Copy the data exactly from the line that contains "Figure 5. Survival" through the line that contains "Table 2: Therapies", keeping both end lines and leaving out everything else.

_RECORDS FOR THIS EXERCISE_
━━━━━━━━━━

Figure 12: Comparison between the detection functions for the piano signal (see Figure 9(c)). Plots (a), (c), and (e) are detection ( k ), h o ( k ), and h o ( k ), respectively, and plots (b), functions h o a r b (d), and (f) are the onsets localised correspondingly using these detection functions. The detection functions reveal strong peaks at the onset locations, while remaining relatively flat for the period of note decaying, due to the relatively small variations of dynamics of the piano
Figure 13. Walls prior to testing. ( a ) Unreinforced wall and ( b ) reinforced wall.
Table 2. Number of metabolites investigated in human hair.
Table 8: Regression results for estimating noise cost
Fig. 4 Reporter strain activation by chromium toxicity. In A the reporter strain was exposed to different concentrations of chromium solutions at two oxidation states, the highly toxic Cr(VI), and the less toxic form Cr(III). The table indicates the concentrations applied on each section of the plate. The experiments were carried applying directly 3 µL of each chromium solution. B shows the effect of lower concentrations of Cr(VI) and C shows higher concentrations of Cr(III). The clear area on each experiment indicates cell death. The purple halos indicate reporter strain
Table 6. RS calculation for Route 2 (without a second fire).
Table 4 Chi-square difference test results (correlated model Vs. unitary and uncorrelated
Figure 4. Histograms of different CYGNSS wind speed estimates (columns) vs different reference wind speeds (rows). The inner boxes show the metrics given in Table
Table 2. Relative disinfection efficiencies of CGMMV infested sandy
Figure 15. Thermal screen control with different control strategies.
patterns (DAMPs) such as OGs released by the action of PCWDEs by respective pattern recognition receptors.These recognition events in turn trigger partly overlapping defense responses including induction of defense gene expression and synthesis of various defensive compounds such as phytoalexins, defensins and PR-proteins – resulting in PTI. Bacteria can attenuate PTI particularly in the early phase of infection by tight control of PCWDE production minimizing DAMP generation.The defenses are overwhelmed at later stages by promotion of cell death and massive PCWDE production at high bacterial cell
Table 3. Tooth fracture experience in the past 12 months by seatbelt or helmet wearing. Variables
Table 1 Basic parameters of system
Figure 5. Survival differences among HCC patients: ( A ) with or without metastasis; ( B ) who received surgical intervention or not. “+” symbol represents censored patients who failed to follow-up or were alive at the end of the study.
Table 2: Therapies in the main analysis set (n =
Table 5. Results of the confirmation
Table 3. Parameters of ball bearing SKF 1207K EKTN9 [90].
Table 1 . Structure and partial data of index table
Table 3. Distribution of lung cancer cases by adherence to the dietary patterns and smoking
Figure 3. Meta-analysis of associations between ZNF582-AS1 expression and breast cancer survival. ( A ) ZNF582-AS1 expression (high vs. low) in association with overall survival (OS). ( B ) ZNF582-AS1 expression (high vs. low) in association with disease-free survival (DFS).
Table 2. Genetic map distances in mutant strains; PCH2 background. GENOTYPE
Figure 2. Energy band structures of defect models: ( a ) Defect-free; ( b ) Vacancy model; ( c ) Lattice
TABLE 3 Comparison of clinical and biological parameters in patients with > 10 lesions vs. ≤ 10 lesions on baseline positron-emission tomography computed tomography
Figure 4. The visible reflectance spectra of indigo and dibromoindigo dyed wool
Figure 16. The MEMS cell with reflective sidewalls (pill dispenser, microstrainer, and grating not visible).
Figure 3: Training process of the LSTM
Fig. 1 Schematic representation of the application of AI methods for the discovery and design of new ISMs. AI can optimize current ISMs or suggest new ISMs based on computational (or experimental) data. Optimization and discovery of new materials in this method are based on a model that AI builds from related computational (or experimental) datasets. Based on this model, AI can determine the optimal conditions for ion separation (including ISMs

━━━━━━━━━━

_EXERCISE RESPONSE_
Figure 5. Survival differences among HCC patients: ( A ) with or without metastasis; ( B ) who received surgical intervention or not. “+” symbol represents censored patients who failed to follow-up or were alive at the end of the study.
Table 2: Therapies in the main analysis set (n =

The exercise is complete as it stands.